[Start of section]

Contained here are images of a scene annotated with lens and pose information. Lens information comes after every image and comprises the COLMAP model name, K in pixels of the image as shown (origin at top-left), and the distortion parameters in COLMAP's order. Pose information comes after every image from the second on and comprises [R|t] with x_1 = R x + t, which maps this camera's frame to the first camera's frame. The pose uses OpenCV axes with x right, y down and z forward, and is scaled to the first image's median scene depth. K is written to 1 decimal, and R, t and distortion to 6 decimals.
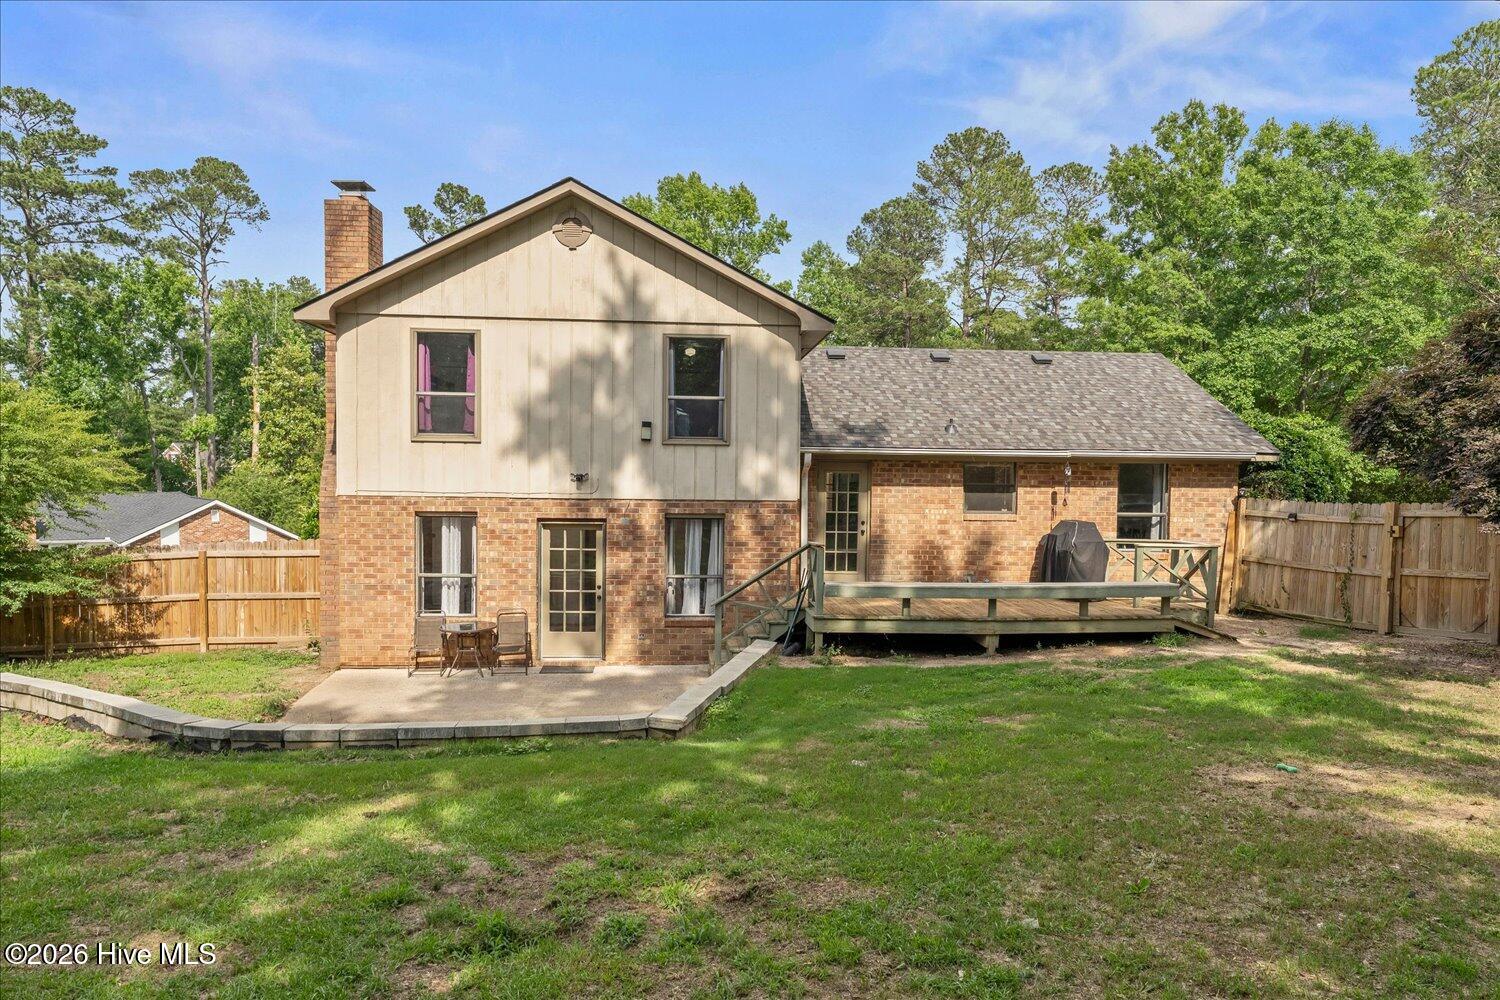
lens RADIAL K [[1017.5, 0, 750.0], [0, 1017.5, 500.0], [0, 0, 1]] dist [-0.001953, -0.002375]
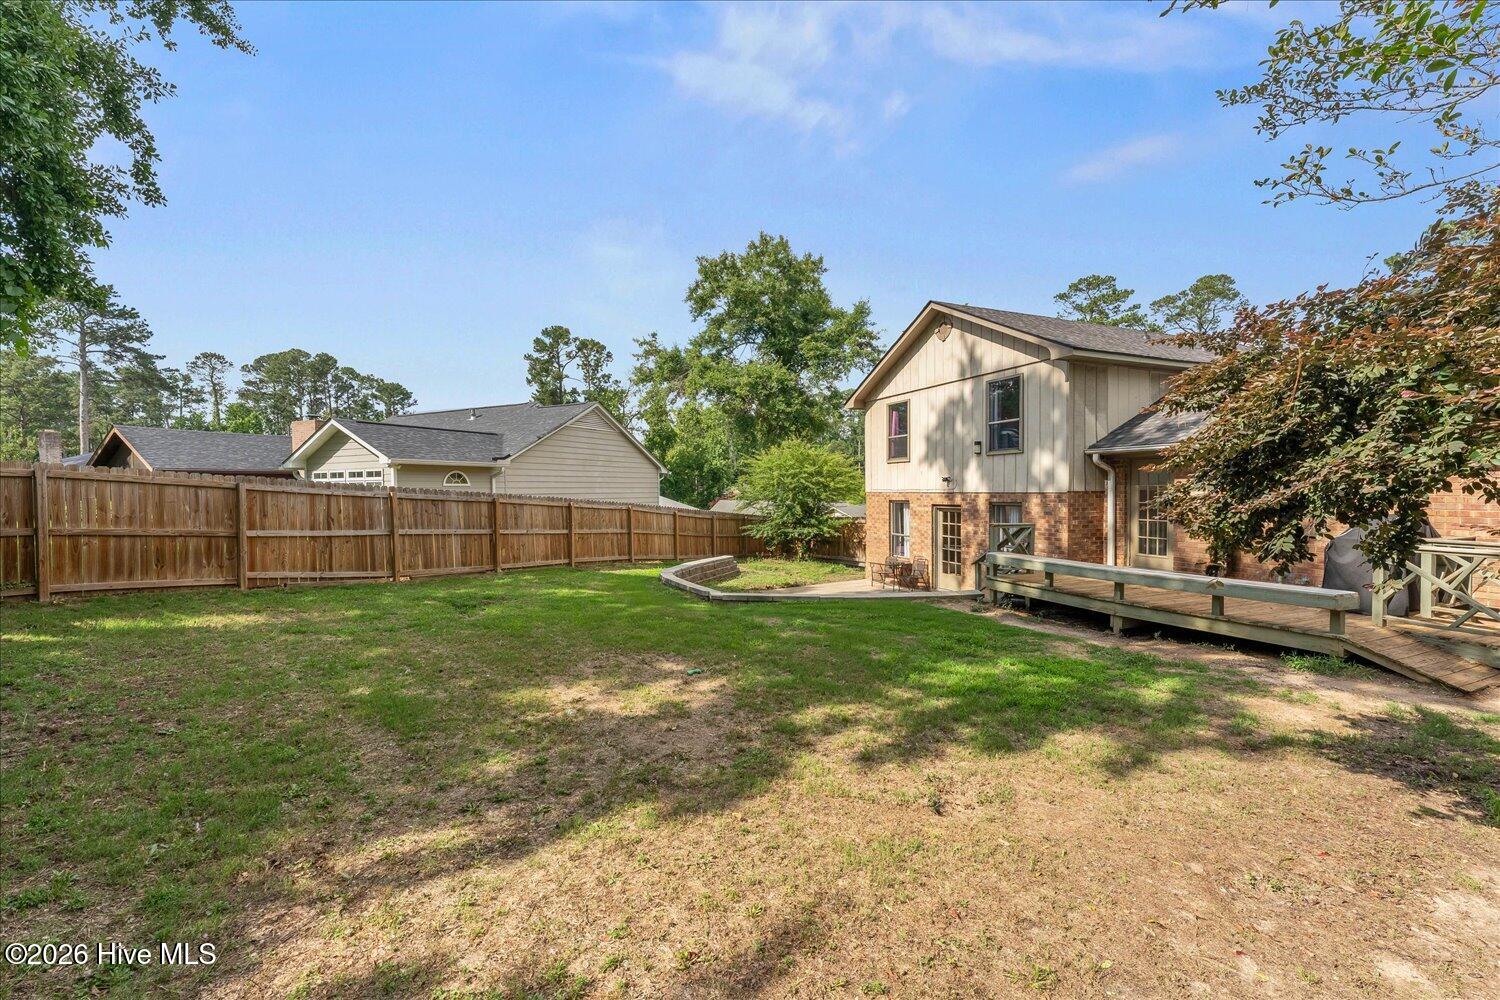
lens RADIAL K [[605.2, 0, 753.6], [0, 605.2, 516.9], [0, 0, 1]] dist [-0.010568, -0.000021]
pose [[0.271421, 0.019847, -0.962256, 0.660193], [0.000597, 0.999784, 0.020789, 0.017834], [0.962461, -0.006217, 0.271350, 0.439136]]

[End of section]

Assignment :: Would you give the data above again word for word, minus the pictures?

Exercise result ::
Contained here are images of a scene annotated with lens and pose information. Lens information comes after every image and comprises the COLMAP model name, K in pixels of the image as shown (origin at top-left), and the distortion parameters in COLMAP's order. Pose information comes after every image from the second on and comprises [R|t] with x_1 = R x + t, which maps this camera's frame to the first camera's frame. The pose uses OpenCV axes with x right, y down and z forward, and is scaled to the first image's median scene depth. K is written to 1 decimal, and R, t and distortion to 6 decimals.
lens RADIAL K [[1017.5, 0, 750.0], [0, 1017.5, 500.0], [0, 0, 1]] dist [-0.001953, -0.002375]
lens RADIAL K [[605.2, 0, 753.6], [0, 605.2, 516.9], [0, 0, 1]] dist [-0.010568, -0.000021]
pose [[0.271421, 0.019847, -0.962256, 0.660193], [0.000597, 0.999784, 0.020789, 0.017834], [0.962461, -0.006217, 0.271350, 0.439136]]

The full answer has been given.